EXERCISE AIM — Lines to return, exactly: from the line with "Whole-slide image, hematoxylin" to the line with "Diagnosis: Alveolar rhabdomyosarcoma." in the entries below, both included.

==== DATA IN THIS EXERCISE

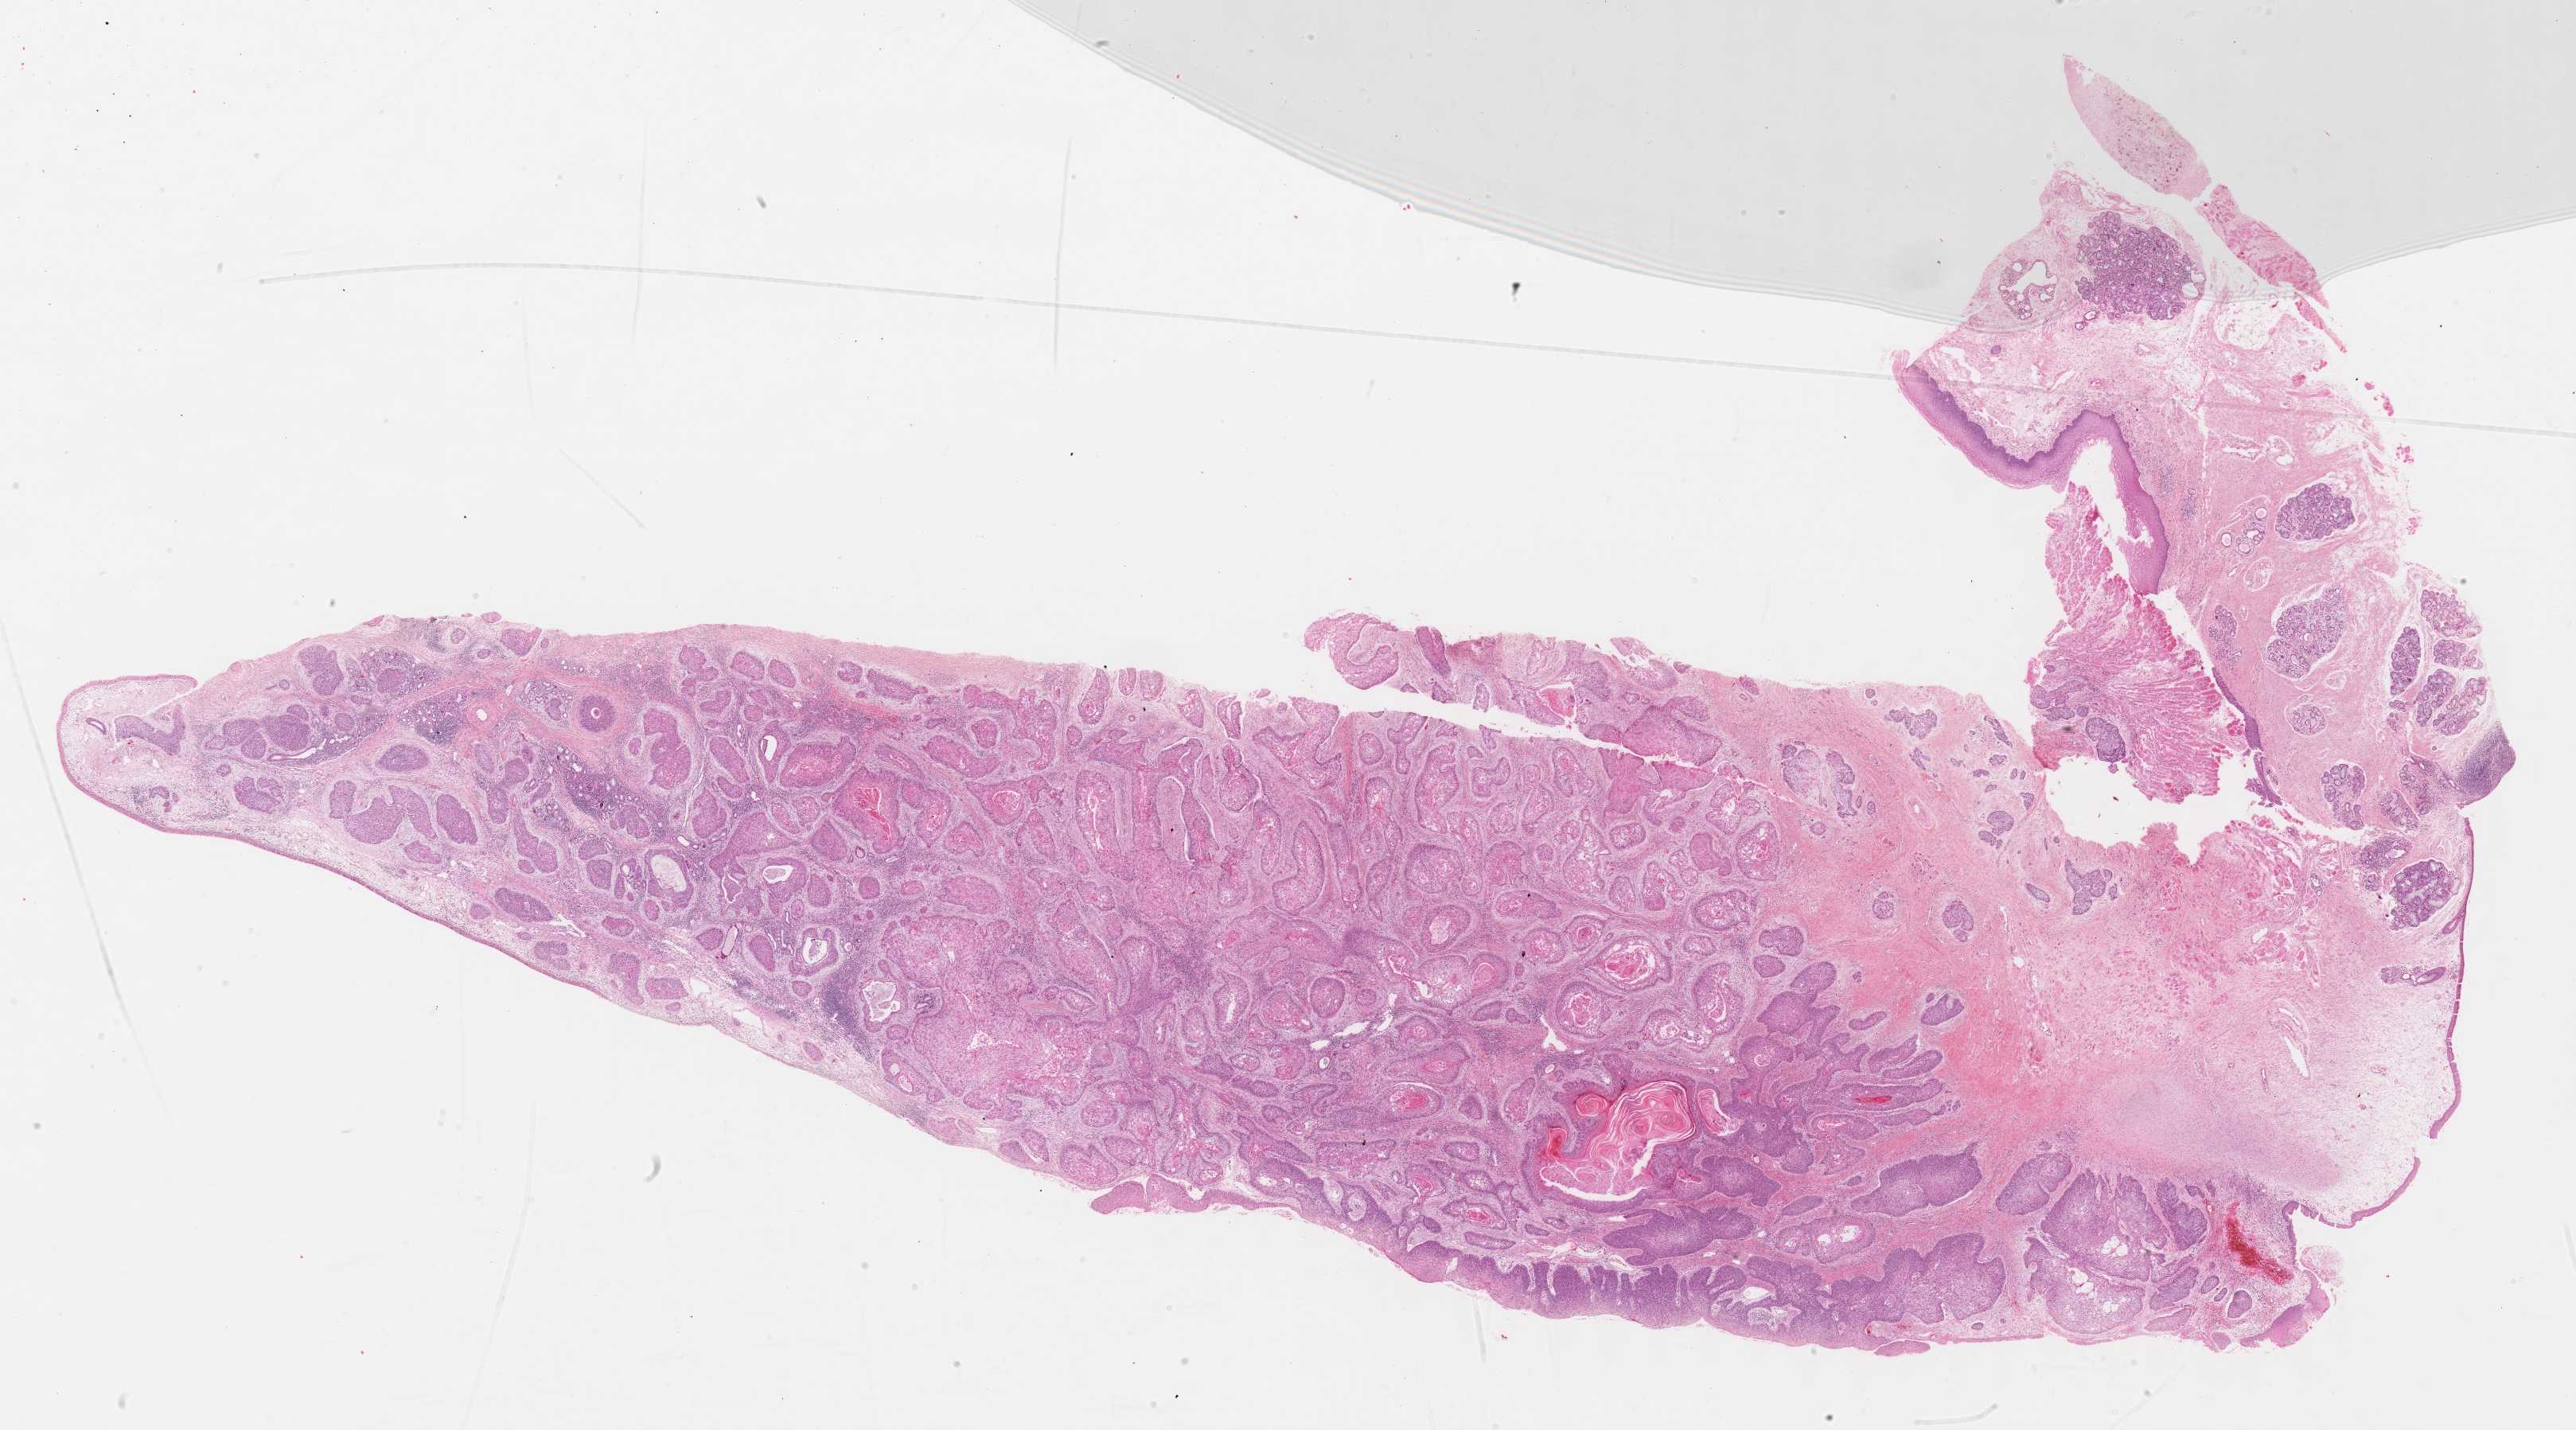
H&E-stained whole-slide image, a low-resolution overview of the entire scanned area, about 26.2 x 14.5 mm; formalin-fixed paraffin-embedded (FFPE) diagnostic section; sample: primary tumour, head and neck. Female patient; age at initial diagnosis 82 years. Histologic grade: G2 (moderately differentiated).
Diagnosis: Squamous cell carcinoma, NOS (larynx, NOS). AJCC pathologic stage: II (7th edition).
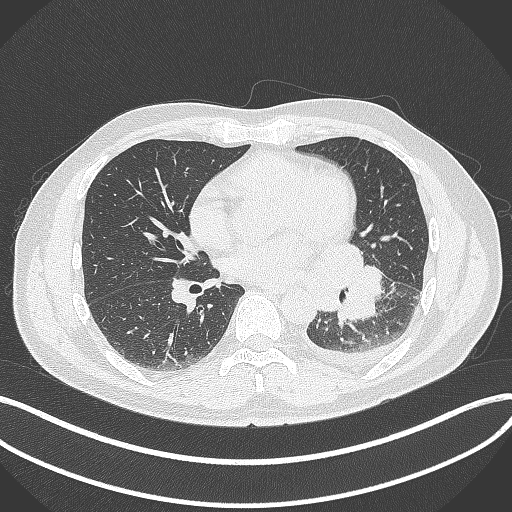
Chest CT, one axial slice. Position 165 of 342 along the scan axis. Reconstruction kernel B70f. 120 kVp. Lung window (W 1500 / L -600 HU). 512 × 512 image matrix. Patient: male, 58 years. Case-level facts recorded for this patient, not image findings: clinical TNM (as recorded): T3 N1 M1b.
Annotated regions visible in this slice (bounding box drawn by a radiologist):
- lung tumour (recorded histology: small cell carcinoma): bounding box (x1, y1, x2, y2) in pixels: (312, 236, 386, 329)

========
==== DATA IN THIS EXERCISE

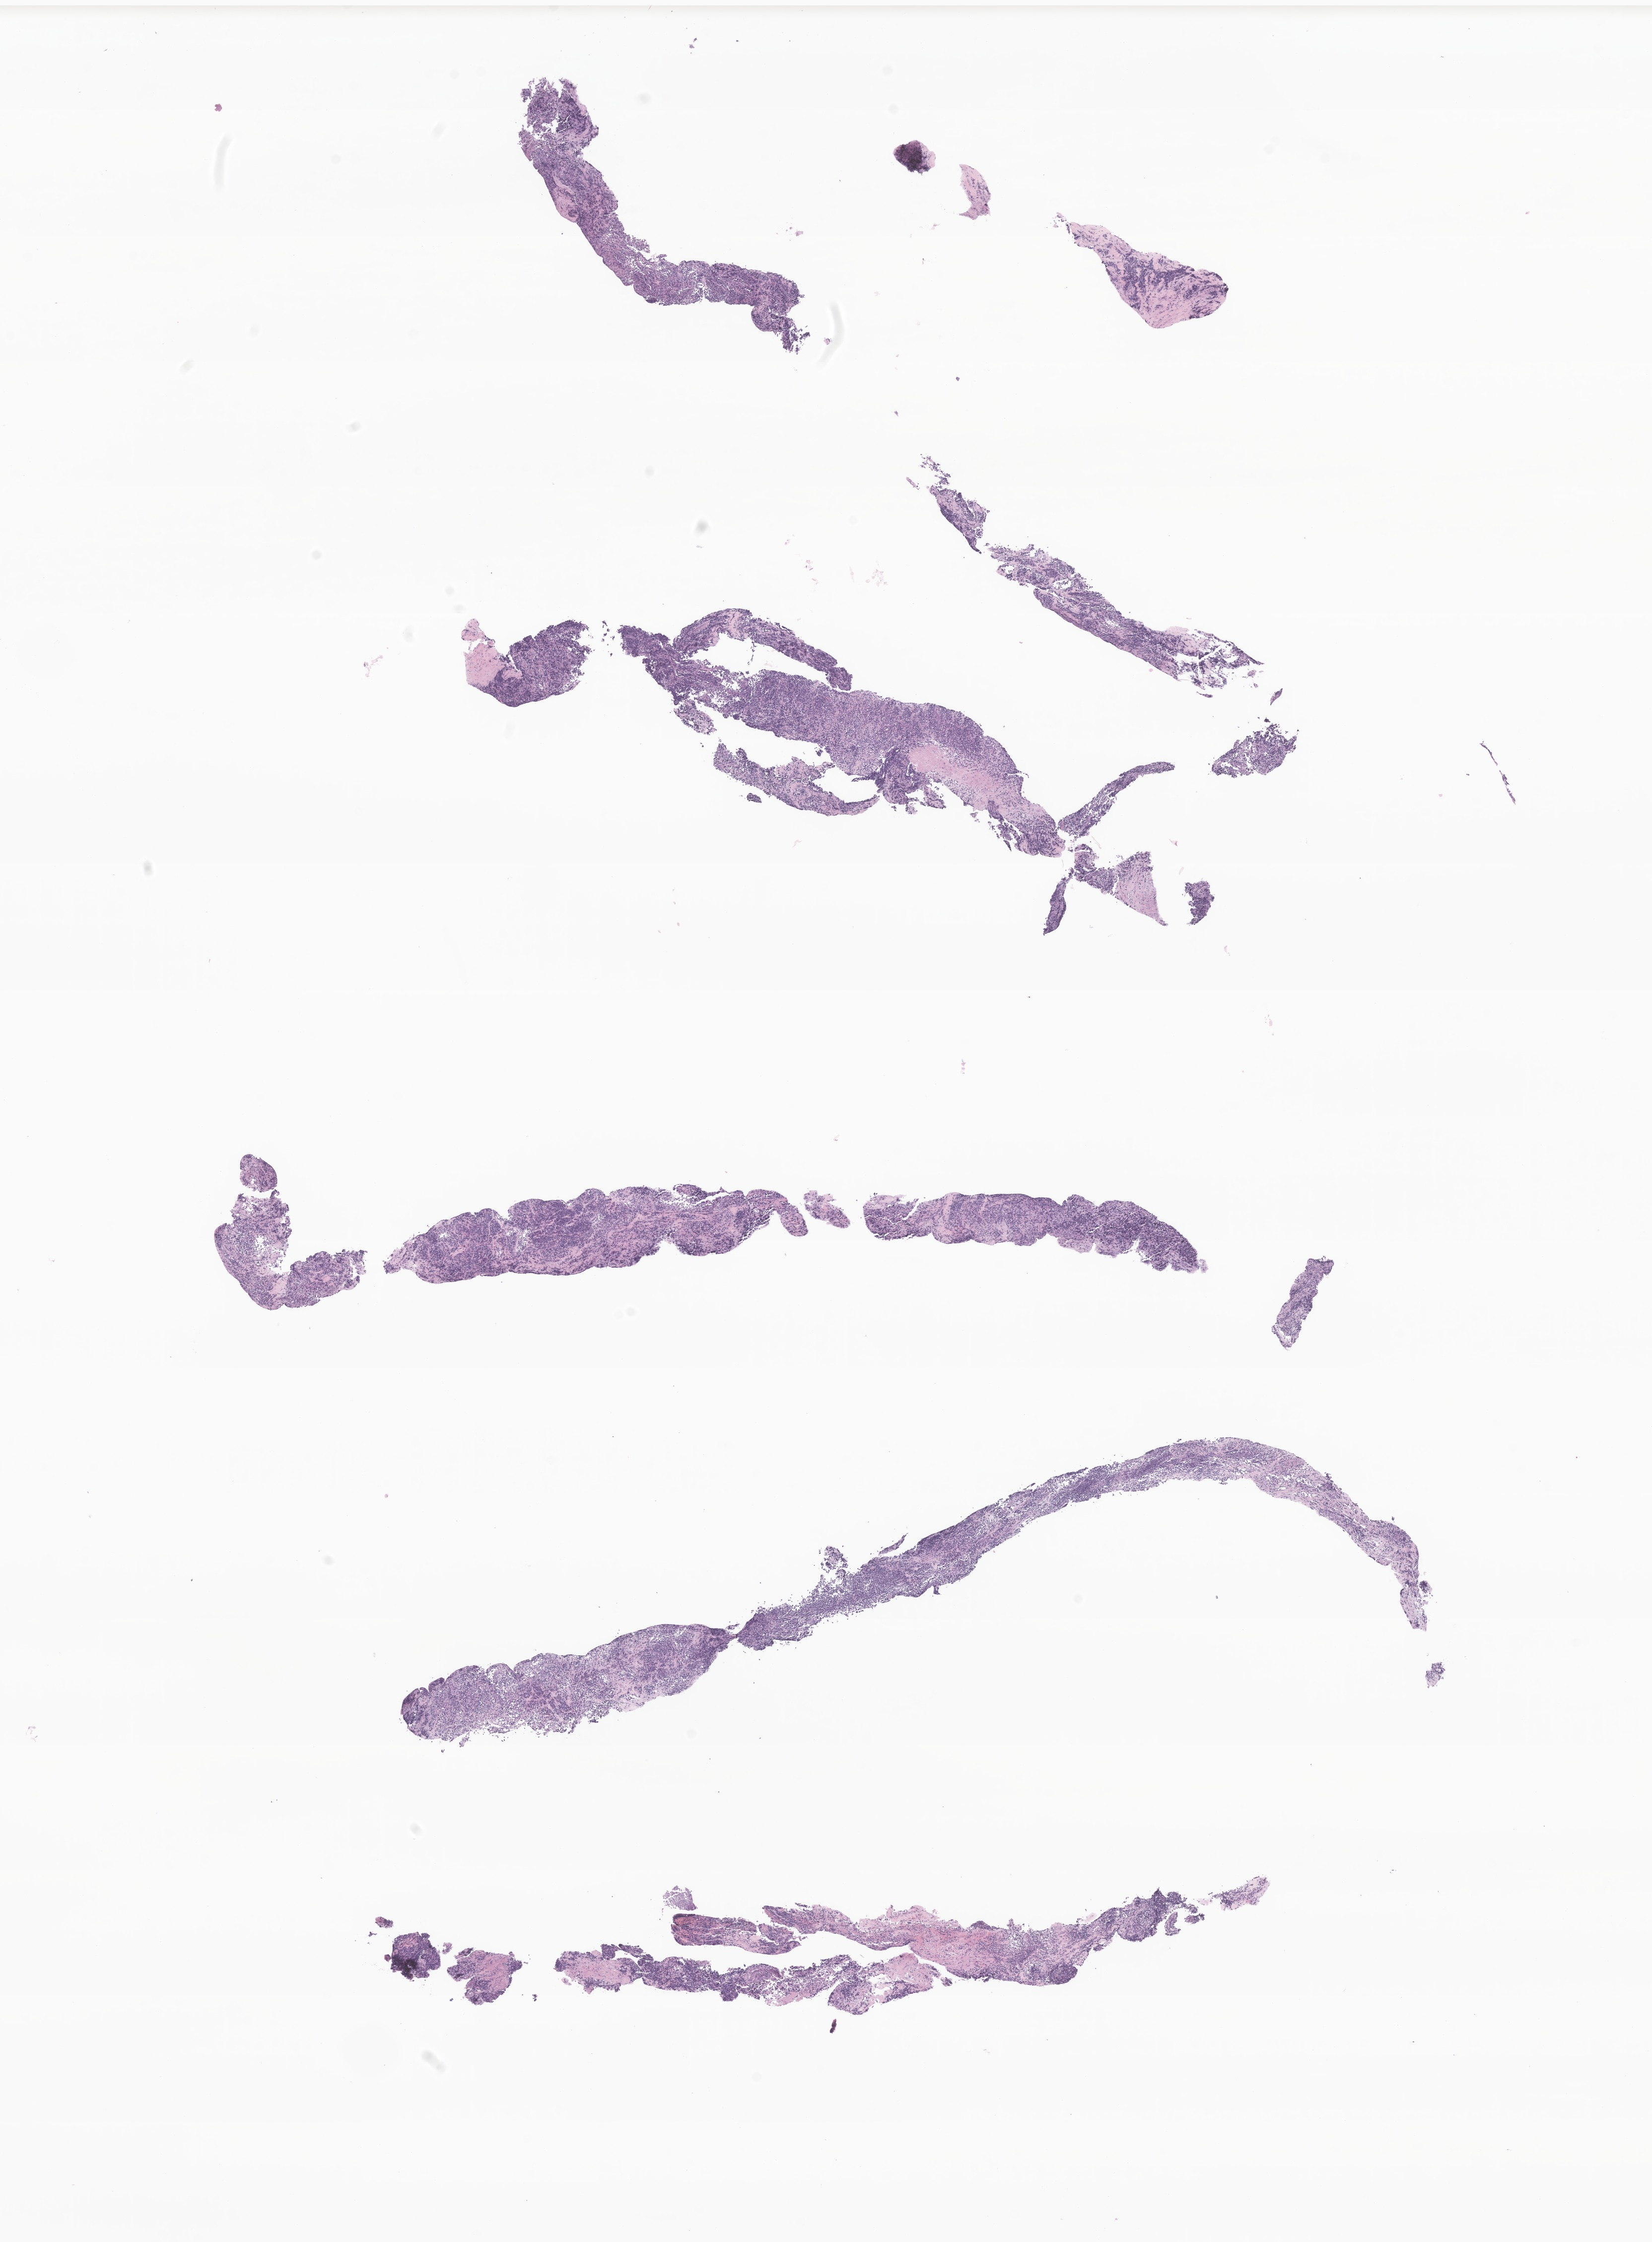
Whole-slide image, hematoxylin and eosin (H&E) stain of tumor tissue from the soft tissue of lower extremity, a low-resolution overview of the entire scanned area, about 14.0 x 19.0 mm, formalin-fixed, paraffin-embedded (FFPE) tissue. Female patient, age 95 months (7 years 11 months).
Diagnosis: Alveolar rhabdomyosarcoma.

========

SOLUTION FOR THIS EXERCISE —
Whole-slide image, hematoxylin and eosin (H&E) stain of tumor tissue from the soft tissue of lower extremity, a low-resolution overview of the entire scanned area, about 14.0 x 19.0 mm, formalin-fixed, paraffin-embedded (FFPE) tissue. Female patient, age 95 months (7 years 11 months).
Diagnosis: Alveolar rhabdomyosarcoma.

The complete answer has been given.